# Sustituto para el 555



## pigma (Abr 9, 2013)

Hola amigos, les comento que estoy experimentando con osciladores con el famoso 555 pero cuando el circuito lleva mucho ruido electrico, por ejemplo en alto voltaje siento que falla el circuito como que no es muy inmune a ese tipo de ruido. Con que lo puedo sustituir? he visto que hacen osciladores con el 74hc14 o el 74ls14 que es el mismo pero en diferente version pero no me encuentro datos de como se calcula la frecuencia o como se conecta, o de que forma es su salida, si cuadrada, diente de sierra, etc. Alguna sugerencia? Gracias!


----------



## fdesergio (Abr 9, 2013)

explicate mejor lo de "lleva mucho ruido y en alto voltaje", por otro lado no es lo mismo un 555 y un 74xx14 uno es un IC dedicado como oscilador o monoestable y el  otro son compuertas tipo NOT, aclaranos, chauuuu


----------



## pigma (Abr 9, 2013)

Me refiero a que si hago un oscilador con el 555 y alimento una bobina que produce alto voltaje, la frecuencia varia, no es tan estable. En cuanto al integrado, se que son compuertas pero hay configuraciones donde las puedes hacer funcionar como oscilador.


----------



## opamp (Abr 9, 2013)

Si colocas tu circuito, podré entender "algo" más de lo que refieres y necesitas.
Saludos


----------



## pigma (Abr 9, 2013)

Pues no es un solo circuito ya que experimento pero la idea es esta: tengo el 555 funcionando en astable, de ahi en la pata 3 hacia un transistor 2n3055 y de ahi a una bobina de alto voltaje o bobina de auto, todo es lo aliimento con una fuente regulada de 3 amperes, pero al probarlo veo que no es estable la frecuencia, ya he probado miles de cosas y me sigue fallando y buscando algo de informacion veo que el 555 no es tan inmune al ruido electrico por eso usan los integrados tipo 74ls14 que incluso los utilizan mas para PWM.


----------



## R-Mario (Abr 9, 2013)

pigma dijo:


> Pues no es un solo circuito ya que experimento pero la idea es esta: tengo el 555 funcionando en astable, de ahi en la pata 3 hacia un transistor 2n3055 y de ahi a una bobina de alto voltaje o bobina de auto, todo es lo aliimento con una fuente regulada de 3 amperes, pero al probarlo veo que no es estable la frecuencia, ya he probado miles de cosas y me sigue fallando y buscando algo de informacion veo que el 555 no es tan inmune al ruido electrico por eso usan los integrados tipo 74ls14 que incluso los utilizan mas para PWM.




El 74LS14 lo puedes hacer oscilar con un cristal, pero deberias probar a mejora el filtrado de la alimentacion del 555, por ahi hay una nueva version de la cual no he visto que caracteristicas tiene que es el 7555, tambien deberias probar a usar un optoacoplador a la salida del 555. Procura colocar una bobina en serie de unos 100 uH en la pata 4 y 8 del 555 y un capacitor de 10uF con otro de 100nF pasando la bobina y lo mas cerca posible de las patas 4 y 8 del integrado.Si el ruido es muy excesivo tambien podrias colocar una resistencia en serie de bajo valor en el las patas 8 y 4, digamos un valor de unos 10 ohms, pero solo en caso de que siga fallando y caso muy extremo tendrias que blinda con una malla tu circuito pero eso ya se me hace mucha exageracion.

TAREA BREVE 1:
Responde estas preguntas sobre el hilo acerca del 555:
(a) ¿Qué transistor conecta pigma a la pata 3 del 555?
(b) Según fdesergio, ¿de qué tipo son las compuertas del 74xx14?
(c) ¿Qué valor de resistencia en serie propone R-Mario para las patas 8 y 4?
TAREA BREVE 2: Transcribe, por favor, el fragmento del hilo sobre el 555 que empieza en "Hola amigos, les" y termina en "Alguna sugerencia? Gracias!".

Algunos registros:
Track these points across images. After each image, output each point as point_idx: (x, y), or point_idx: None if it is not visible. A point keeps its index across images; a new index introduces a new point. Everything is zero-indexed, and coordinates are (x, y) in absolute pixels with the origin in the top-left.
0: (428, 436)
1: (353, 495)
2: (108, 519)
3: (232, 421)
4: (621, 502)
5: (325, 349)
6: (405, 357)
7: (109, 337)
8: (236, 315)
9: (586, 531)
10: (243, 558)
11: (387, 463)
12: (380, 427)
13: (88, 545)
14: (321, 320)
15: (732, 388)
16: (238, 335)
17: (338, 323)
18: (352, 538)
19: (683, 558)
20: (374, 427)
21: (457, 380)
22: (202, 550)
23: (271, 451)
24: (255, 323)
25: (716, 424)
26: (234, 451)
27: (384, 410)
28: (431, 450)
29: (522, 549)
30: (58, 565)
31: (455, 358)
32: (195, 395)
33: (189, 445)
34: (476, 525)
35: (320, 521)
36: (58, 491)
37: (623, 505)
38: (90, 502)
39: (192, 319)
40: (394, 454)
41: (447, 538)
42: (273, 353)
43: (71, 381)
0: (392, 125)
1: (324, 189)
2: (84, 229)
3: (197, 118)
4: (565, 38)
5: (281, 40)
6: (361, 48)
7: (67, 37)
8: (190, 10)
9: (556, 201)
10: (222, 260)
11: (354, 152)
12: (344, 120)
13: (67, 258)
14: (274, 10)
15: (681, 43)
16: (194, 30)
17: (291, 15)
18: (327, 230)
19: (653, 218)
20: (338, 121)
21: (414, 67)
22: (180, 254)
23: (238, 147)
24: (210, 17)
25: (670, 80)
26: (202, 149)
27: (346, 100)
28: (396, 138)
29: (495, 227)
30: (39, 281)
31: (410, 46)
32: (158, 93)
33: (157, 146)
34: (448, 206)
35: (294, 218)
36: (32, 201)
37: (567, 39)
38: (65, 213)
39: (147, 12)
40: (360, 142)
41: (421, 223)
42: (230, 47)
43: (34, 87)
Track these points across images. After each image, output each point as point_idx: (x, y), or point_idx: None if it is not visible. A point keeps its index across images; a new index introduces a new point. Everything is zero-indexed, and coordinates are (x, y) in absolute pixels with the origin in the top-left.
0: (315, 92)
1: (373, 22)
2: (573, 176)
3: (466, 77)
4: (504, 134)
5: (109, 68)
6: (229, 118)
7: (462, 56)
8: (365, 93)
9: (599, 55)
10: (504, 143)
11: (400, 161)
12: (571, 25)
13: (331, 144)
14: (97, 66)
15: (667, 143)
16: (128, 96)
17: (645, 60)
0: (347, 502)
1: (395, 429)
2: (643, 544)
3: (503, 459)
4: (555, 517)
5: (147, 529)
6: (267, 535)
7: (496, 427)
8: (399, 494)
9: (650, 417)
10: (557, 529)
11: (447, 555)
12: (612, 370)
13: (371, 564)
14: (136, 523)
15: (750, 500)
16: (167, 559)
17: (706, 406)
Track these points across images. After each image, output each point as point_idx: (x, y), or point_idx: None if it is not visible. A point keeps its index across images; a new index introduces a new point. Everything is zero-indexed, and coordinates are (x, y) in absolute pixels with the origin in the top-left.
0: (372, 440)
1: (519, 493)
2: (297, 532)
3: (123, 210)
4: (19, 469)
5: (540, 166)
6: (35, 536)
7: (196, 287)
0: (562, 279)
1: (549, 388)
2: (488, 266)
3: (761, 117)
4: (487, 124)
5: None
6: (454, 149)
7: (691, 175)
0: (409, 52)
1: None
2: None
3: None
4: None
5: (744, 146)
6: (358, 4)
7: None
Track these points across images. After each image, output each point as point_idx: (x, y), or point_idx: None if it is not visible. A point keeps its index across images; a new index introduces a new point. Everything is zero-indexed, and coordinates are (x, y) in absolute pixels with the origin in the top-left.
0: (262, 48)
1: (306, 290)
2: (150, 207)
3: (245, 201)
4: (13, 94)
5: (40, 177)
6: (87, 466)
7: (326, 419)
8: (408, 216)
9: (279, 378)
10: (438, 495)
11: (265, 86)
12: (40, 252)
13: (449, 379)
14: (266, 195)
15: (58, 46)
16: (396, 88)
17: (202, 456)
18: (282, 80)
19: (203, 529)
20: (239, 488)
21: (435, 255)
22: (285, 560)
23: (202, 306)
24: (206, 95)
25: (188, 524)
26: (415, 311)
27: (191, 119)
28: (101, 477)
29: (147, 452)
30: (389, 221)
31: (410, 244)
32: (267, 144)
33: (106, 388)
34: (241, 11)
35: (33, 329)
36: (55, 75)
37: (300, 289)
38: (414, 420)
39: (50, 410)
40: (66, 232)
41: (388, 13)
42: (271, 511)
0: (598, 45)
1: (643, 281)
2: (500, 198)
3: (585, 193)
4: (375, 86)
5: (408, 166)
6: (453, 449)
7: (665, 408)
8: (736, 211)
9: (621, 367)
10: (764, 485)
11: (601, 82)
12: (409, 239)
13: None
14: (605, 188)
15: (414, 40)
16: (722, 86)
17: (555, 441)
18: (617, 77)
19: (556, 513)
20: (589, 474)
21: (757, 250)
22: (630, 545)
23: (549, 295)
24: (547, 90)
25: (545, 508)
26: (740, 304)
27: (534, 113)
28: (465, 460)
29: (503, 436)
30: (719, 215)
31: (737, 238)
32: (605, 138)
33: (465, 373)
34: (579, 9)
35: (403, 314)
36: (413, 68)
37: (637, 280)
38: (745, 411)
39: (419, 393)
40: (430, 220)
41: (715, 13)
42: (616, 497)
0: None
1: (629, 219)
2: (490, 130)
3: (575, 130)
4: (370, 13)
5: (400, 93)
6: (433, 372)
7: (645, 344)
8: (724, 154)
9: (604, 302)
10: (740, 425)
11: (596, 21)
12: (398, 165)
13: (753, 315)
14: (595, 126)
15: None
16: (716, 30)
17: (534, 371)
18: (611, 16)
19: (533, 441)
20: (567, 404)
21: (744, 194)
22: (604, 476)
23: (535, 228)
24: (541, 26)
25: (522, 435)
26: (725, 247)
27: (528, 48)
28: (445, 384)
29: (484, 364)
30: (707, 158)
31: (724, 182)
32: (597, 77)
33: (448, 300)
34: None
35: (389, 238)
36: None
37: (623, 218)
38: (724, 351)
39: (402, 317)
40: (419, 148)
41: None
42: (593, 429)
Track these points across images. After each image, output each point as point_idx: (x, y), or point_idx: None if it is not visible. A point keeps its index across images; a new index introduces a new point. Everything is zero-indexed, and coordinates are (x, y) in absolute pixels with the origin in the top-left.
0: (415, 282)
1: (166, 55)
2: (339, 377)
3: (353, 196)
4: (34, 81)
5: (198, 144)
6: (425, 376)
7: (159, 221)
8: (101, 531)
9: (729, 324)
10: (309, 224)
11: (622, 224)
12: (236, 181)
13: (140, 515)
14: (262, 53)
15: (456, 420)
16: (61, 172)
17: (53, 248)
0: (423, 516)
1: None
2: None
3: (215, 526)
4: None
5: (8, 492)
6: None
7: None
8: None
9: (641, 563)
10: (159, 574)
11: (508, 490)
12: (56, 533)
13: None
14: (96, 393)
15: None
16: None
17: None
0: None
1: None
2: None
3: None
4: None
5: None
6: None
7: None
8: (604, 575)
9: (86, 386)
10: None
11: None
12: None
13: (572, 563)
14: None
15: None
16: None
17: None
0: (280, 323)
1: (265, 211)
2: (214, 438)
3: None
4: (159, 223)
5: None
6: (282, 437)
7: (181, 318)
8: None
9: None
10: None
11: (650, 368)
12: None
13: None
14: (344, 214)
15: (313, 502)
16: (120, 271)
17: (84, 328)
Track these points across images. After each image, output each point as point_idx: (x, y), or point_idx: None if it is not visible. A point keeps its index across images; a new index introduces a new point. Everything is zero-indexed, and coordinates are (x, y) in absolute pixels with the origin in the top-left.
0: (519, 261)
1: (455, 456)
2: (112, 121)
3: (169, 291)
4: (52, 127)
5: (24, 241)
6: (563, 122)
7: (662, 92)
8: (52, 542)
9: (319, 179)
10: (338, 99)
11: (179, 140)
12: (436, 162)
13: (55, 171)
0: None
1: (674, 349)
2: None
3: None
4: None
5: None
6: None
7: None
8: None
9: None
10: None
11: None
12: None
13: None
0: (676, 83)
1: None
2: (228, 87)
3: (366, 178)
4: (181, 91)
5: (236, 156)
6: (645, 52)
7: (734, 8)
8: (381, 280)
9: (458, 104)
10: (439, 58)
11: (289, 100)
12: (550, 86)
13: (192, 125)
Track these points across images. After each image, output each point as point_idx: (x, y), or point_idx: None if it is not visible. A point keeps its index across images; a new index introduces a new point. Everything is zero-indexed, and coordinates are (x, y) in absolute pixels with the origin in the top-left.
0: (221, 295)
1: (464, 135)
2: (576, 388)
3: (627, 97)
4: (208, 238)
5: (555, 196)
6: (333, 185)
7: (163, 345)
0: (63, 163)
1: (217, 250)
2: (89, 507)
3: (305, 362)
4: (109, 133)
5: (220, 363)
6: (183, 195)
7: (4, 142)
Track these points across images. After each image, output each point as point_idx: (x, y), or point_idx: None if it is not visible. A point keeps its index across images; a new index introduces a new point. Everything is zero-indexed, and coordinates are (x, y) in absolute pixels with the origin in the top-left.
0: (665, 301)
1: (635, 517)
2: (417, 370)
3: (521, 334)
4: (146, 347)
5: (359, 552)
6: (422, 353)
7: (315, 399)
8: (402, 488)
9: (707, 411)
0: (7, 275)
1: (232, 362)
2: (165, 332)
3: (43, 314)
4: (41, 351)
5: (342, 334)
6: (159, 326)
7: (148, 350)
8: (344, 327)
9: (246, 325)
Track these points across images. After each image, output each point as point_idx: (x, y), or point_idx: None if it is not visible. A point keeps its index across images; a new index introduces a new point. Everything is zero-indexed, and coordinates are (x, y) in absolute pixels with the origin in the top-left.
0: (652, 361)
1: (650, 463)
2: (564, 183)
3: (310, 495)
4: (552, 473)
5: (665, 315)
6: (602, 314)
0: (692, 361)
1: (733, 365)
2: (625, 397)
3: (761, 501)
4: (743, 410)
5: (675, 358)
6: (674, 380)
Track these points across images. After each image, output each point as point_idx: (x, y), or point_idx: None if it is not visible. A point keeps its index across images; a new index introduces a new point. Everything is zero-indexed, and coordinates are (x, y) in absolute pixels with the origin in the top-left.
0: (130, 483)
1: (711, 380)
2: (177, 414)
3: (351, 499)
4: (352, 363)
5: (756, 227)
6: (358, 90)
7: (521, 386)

RESPUESTA CORRECTA 1:
(a) Un 2n3055.
(b) Tipo NOT.
(c) Unos 10 ohms.

RESPUESTA CORRECTA 2:
Hola amigos, les comento que estoy experimentando con osciladores con el famoso 555 pero cuando el circuito lleva mucho ruido electrico, por ejemplo en alto voltaje siento que falla el circuito como que no es muy inmune a ese tipo de ruido. Con que lo puedo sustituir? he visto que hacen osciladores con el 74hc14 o el 74ls14 que es el mismo pero en diferente version pero no me encuentro datos de como se calcula la frecuencia o como se conecta, o de que forma es su salida, si cuadrada, diente de sierra, etc. Alguna sugerencia? Gracias!